▶ _Exercise prompt_
Keep only those lines of the records that include the string "technologies".

▶ _Recorded data_

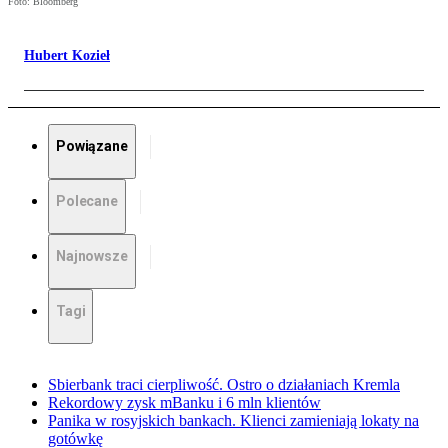
Foto: Bloomberg
Hubert Kozieł
Powiązane
Polecane
Najnowsze
Tagi
Sbierbank traci cierpliwość. Ostro o działaniach Kremla
Rekordowy zysk mBanku i 6 mln klientów
Panika w rosyjskich bankach. Klienci zamieniają lokaty na
gotówkę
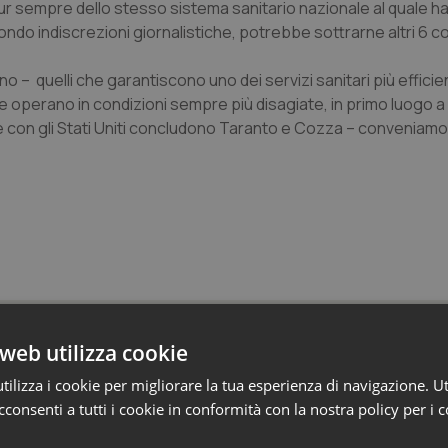
 pur sempre dello stesso sistema sanitario nazionale al quale ha 
econdo indiscrezioni giornalistiche, potrebbe sottrarne altri 6 co
ono – quelli che garantiscono uno dei servizi sanitari più efficie
che operano in condizioni sempre più disagiate, in primo luogo a
ne con gli Stati Uniti concludono Taranto e Cozza – conveniam
o e Parlamento
web utilizza cookie
ilizza i cookie per migliorare la tua esperienza di navigazione. Ut
consenti a tutti i cookie in conformità con la nostra policy per i 
missario per smaltire le scorte Covid, le liste
 Siveas e il controllo sulle agende di prenotaz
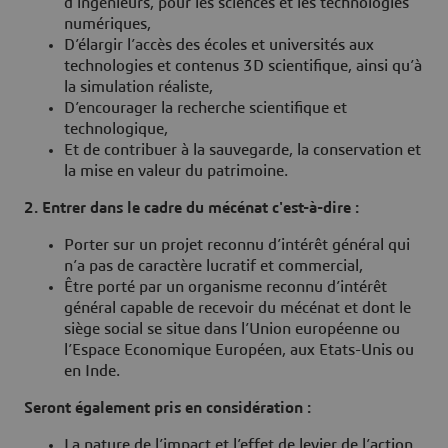
d’ingénieurs, pour les sciences et les technologies
numériques,
D’élargir l’accès des écoles et universités aux
technologies et contenus 3D scientifique, ainsi qu’à
la simulation réaliste,
D’encourager la recherche scientifique et
technologique,
Et de contribuer à la sauvegarde, la conservation et
la mise en valeur du patrimoine.
2. Entrer dans le cadre du mécénat c'est-à-dire :
Porter sur un projet reconnu d’intérêt général qui
n’a pas de caractère lucratif et commercial,
Être porté par un organisme reconnu d’intérêt
général capable de recevoir du mécénat et dont le
siège social se situe dans l’Union européenne ou
l’Espace Economique Européen, aux Etats-Unis ou
en Inde.
Seront également pris en considération :
La nature de l’impact et l’effet de levier de l’action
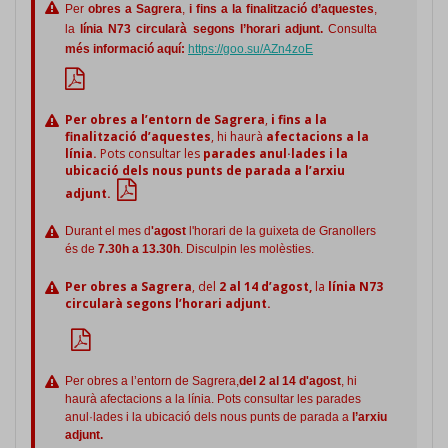
Per
obres a Sagrera
,
i fins a la finalització d’aquestes
,
la
línia N73 circularà segons l’horari adjunt.
Consulta
més informació aquí:
https://goo.su/AZn4zoE
Per obres a l’entorn de Sagrera
,
i fins a la
finalització d’aquestes
, hi haurà
afectacions a la
línia.
Pots consultar les
parades anul·lades i la
ubicació dels nous punts de parada a l’arxiu
adjunt.
Durant el mes d
'agost
l'horari de la guixeta de Granollers
és de
7.30h a 13.30h
. Disculpin les molèsties.
Per obres a Sagrera
, del
2 al 14 d’agost,
la
línia N73
circularà segons l’horari adjunt.
Per obres a l’entorn de Sagrera,
del 2 al 14 d'agost
, hi
haurà afectacions a la línia. Pots consultar les parades
anul·lades i la ubicació dels nous punts de parada a
l’arxiu
adjunt.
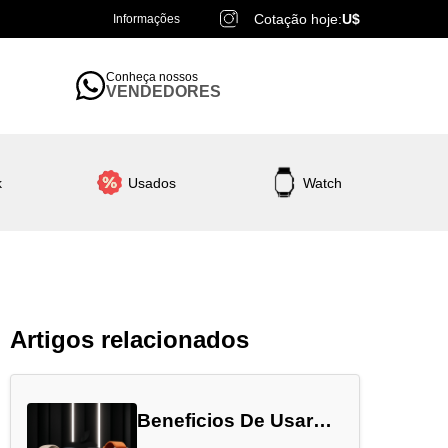
Cotação hoje:
U$
Informações
Conheça nossos
VENDEDORES
k
Usados
Watch
Artigos relacionados
Beneficios De Usar
Apple Watch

▶ _Solution to this task_
d’ingénieurs, pour les sciences et les technologies
technologies et contenus 3D scientifique, ainsi qu’à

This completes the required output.